WHAT THIS EXERCISE ASKS.
#1 According to the passage on Modern Sounds in Country and Western Music, where was the album recorded?
#2 Reproduce the passage on Modern Sounds in Country and Western Music word for word, starting with "The album departed" and going on through "and Gerald Wilson.".

DOCUMENT SECTION.
Modern Sounds in Country and Western Music is a studio album by the American singer and pianist Ray Charles. It was recorded in February 1962 at Capitol Studios in New York City and United Western Recorders in Hollywood, and released in March of that year by ABC-Paramount Records.
The album departed further stylistically from the rhythm and blues music Charles had recorded for Atlantic Records in the 1950s. It featured country, folk, and Western music standards reworked by Charles in popular song forms of the time, including R&B, pop, and jazz. Charles produced the album with Sid Feller, who helped the singer select songs to record, and performed alongside saxophonist Hank Crawford, a string section conducted by Marty Paich, and a big band arranged by Gil Fuller and Gerald Wilson.
Modern Sounds in Country and Western Music was an immediate critical and commercial success. The album and its four hit singles brought Charles greater mainstream notice and recognition in the pop market, as well as airplay on both R&B and country radio stations. The album and its lead single, "I Can't Stop Loving You", were both certified gold by the Recording Industry Association of America in 1962, as each record had sold at least 500,000 copies in the United States.

EXTRACTED MATERIAL.

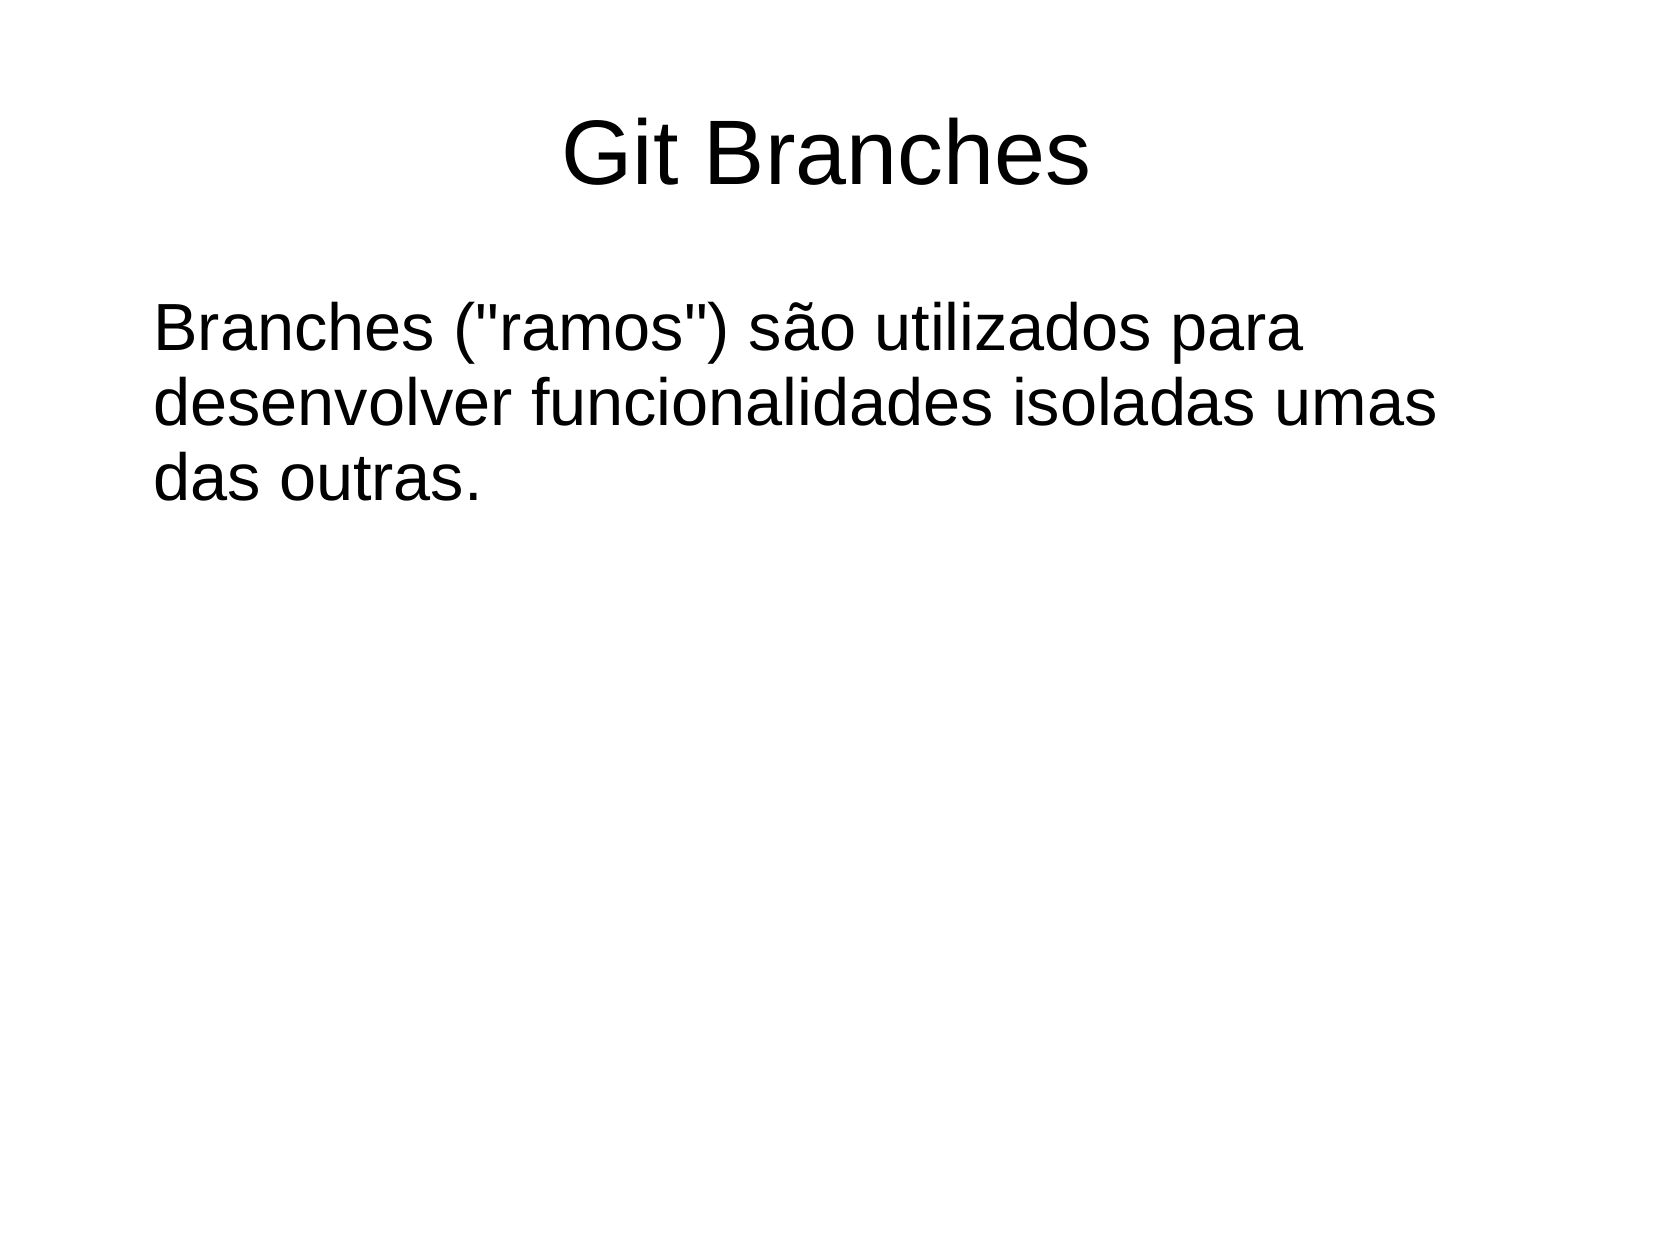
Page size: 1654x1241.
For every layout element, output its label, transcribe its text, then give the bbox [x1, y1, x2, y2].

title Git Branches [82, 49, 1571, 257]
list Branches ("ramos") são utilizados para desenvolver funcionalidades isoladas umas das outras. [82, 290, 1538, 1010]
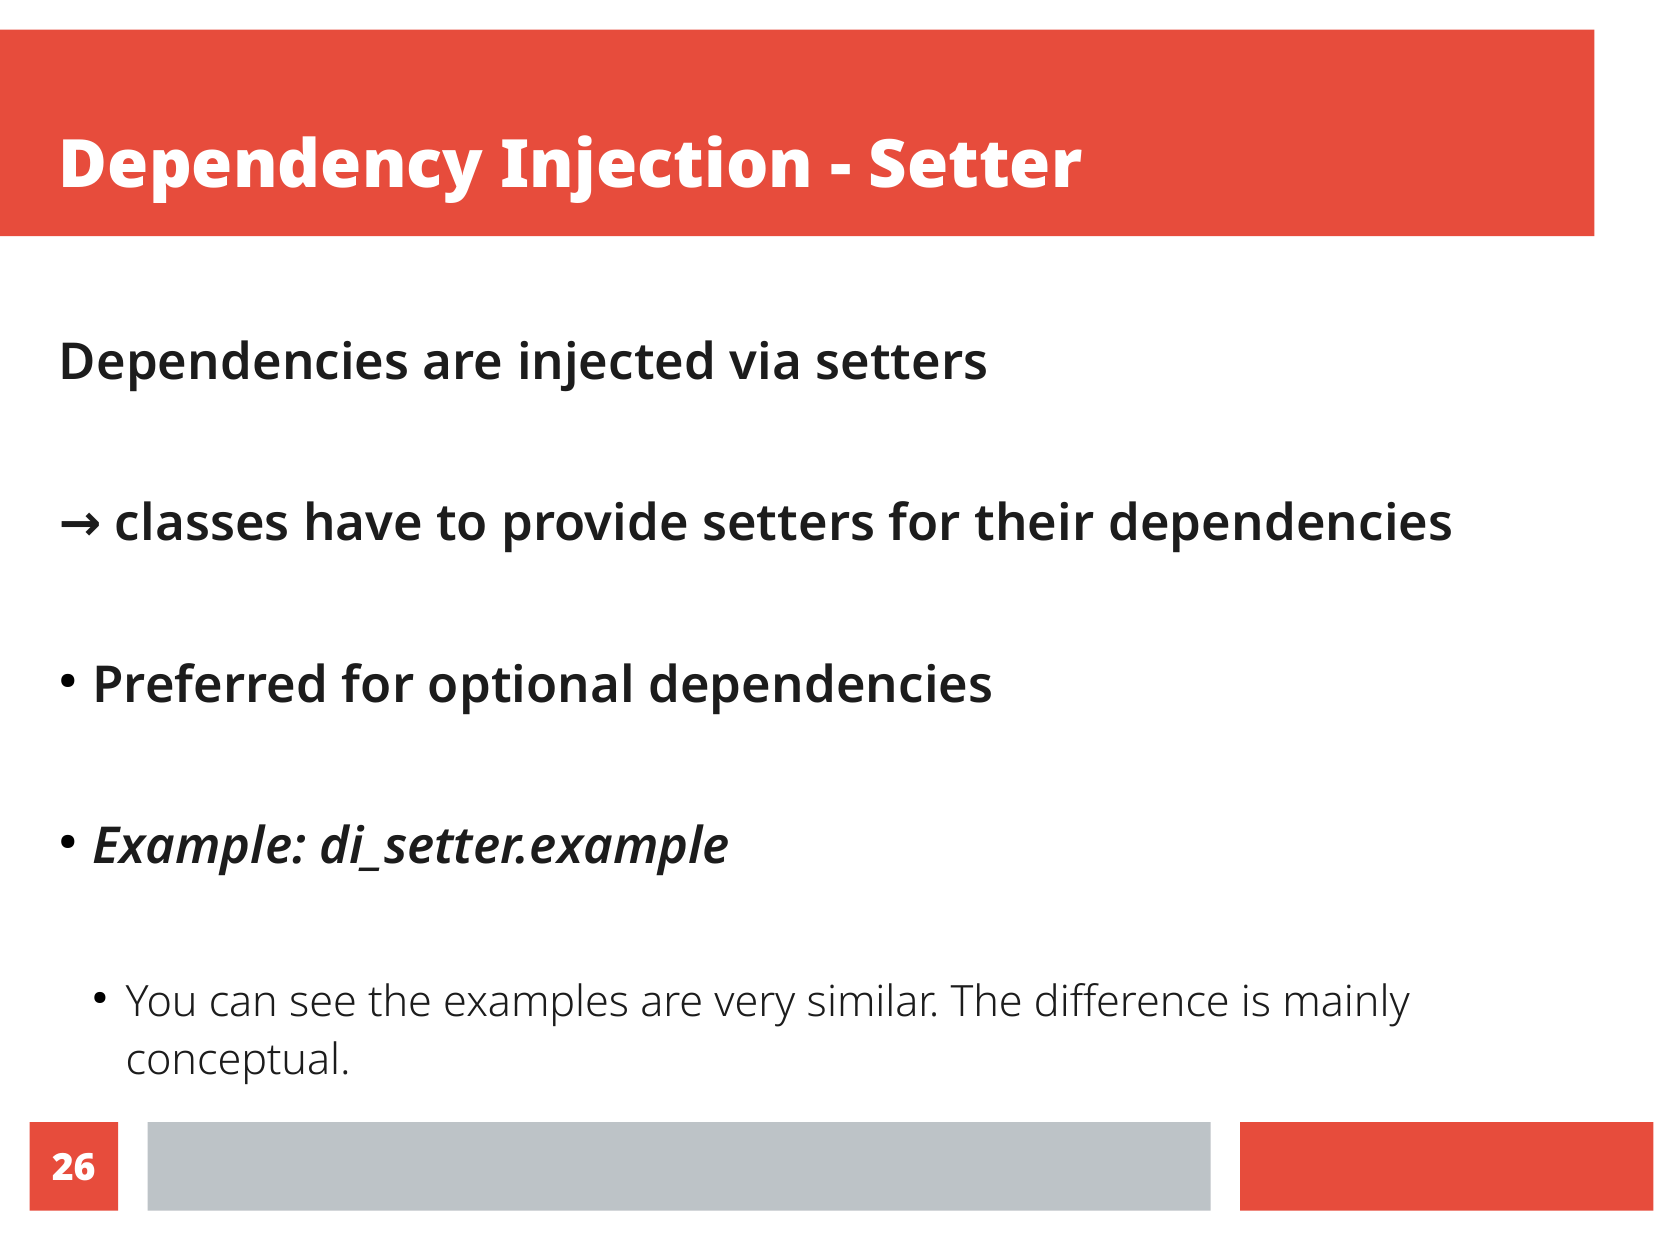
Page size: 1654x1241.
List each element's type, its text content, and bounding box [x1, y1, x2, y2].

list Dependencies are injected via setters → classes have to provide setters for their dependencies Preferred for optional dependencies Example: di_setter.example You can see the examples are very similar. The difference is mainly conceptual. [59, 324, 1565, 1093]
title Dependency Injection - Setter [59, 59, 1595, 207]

* * *

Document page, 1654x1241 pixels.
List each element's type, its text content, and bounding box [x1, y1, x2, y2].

==

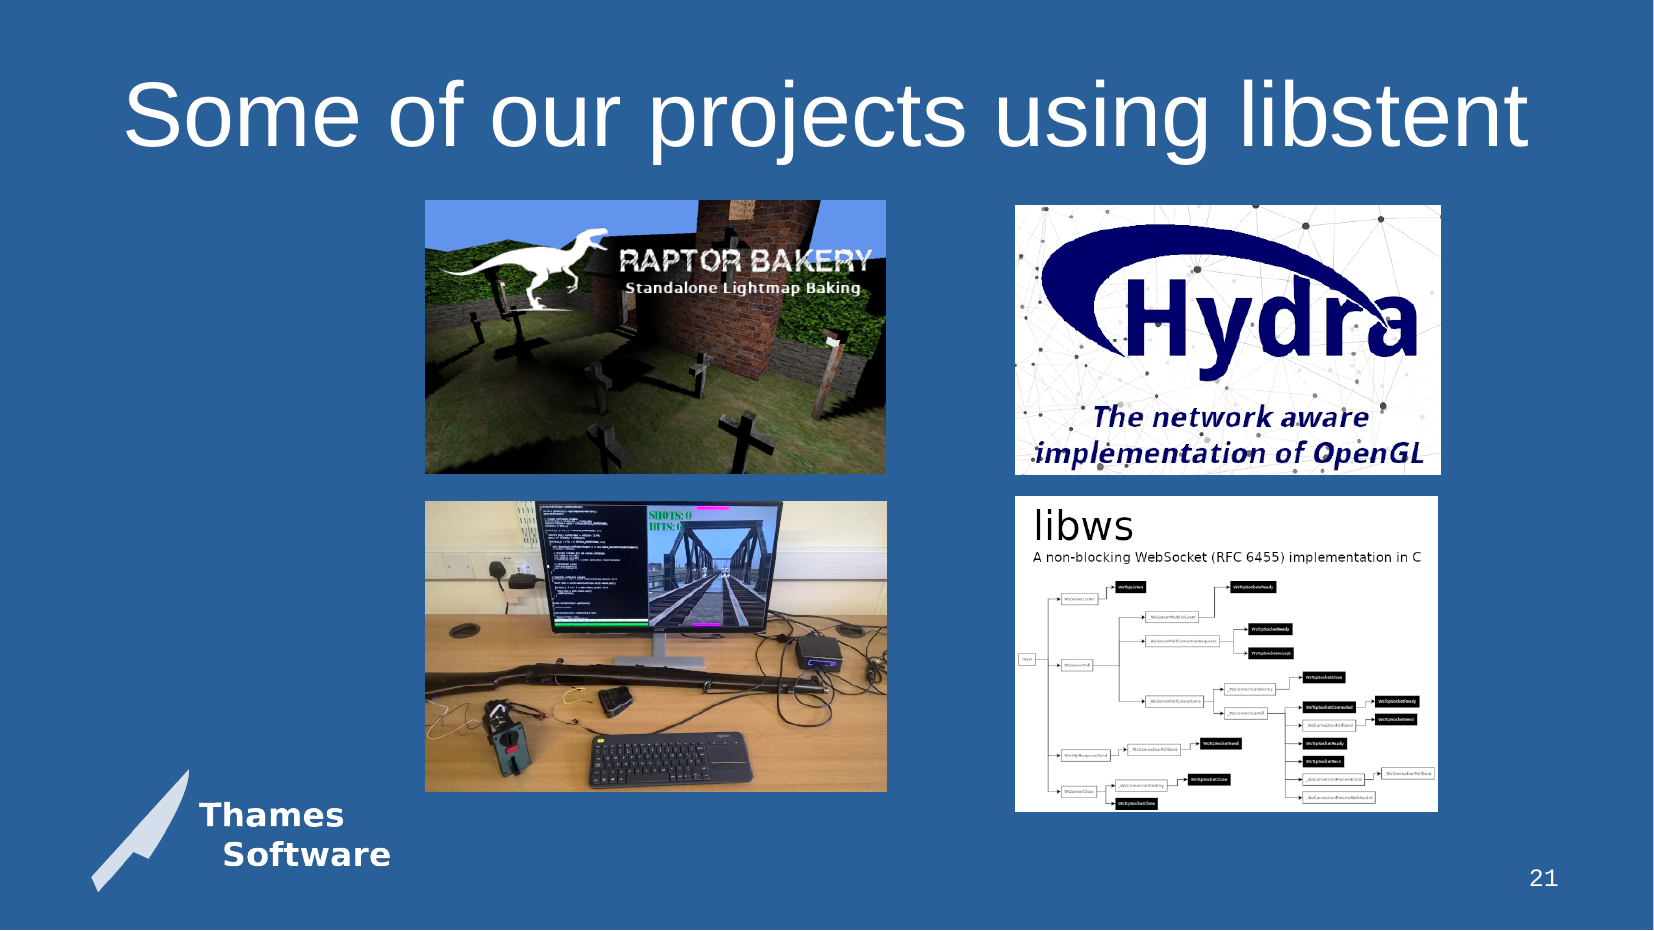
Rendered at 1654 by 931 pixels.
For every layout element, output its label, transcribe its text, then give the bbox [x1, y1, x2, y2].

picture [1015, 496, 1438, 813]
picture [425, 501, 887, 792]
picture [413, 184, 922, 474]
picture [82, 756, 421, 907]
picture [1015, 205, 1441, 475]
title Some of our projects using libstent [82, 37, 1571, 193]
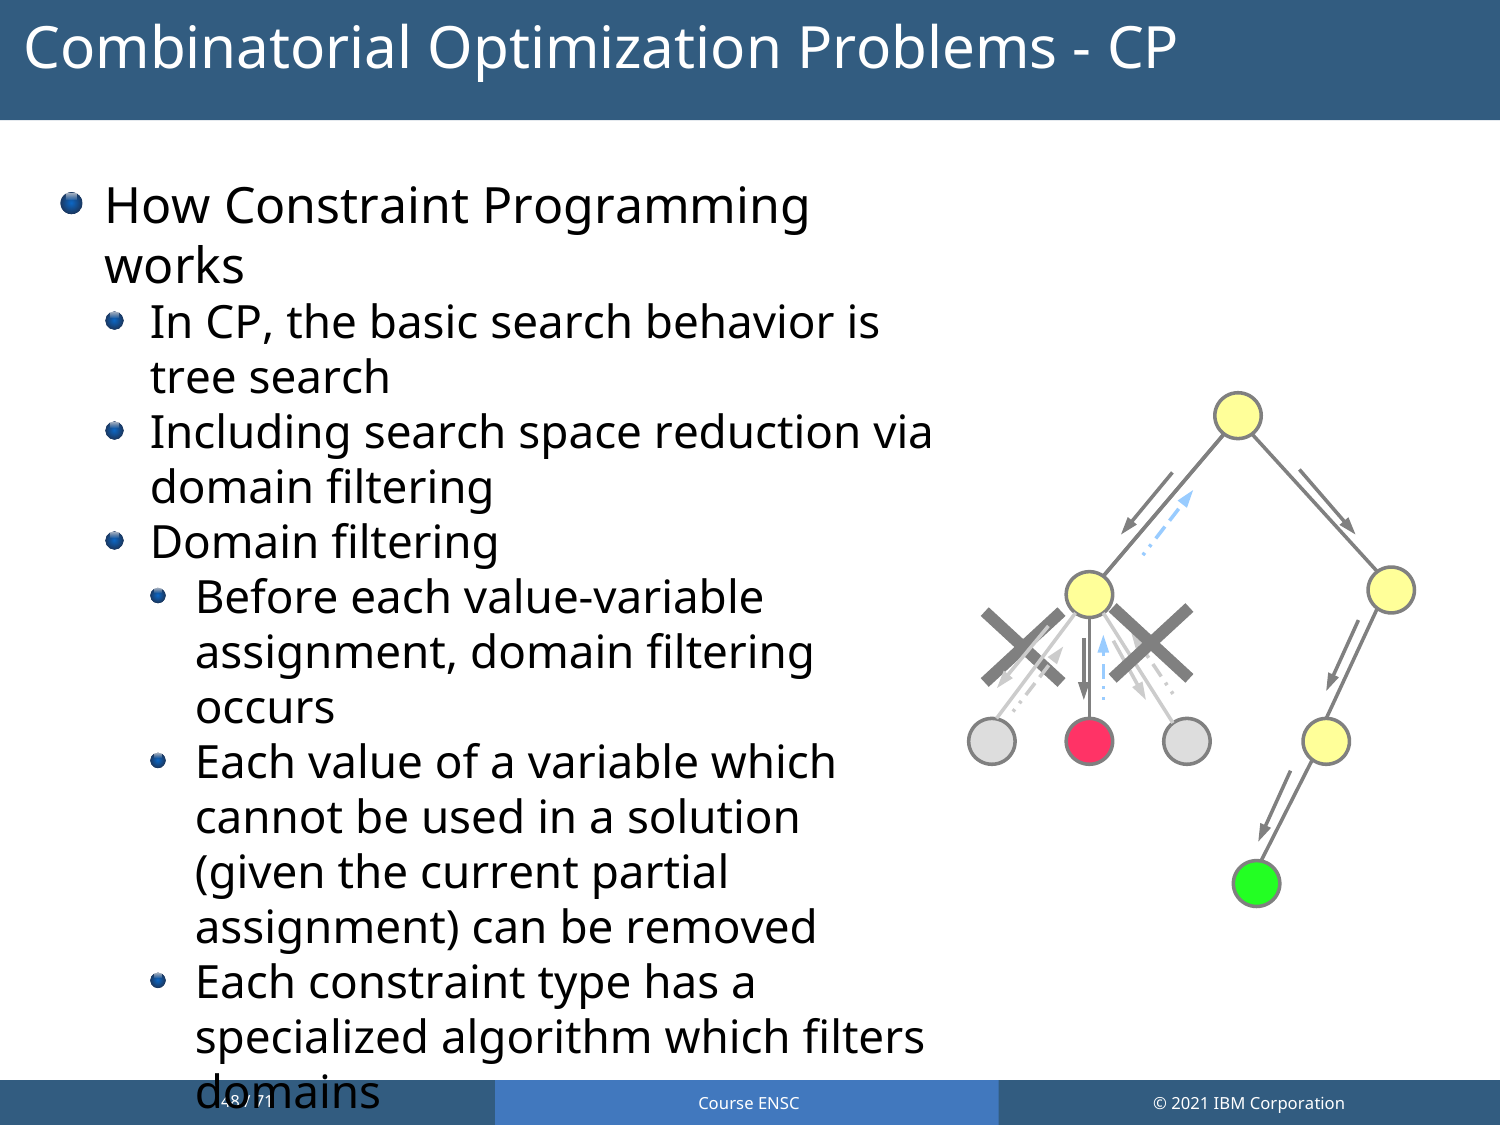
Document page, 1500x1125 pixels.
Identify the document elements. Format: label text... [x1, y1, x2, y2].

WORKED ANSWERS.
#1 At Capitol Studios in New York City and United Western Recorders in Hollywood.

#2
The album departed further stylistically from the rhythm and blues music Charles had recorded for Atlantic Records in the 1950s. It featured country, folk, and Western music standards reworked by Charles in popular song forms of the time, including R&B, pop, and jazz. Charles produced the album with Sid Feller, who helped the singer select songs to record, and performed alongside saxophonist Hank Crawford, a string section conducted by Marty Paich, and a big band arranged by Gil Fuller and Gerald Wilson.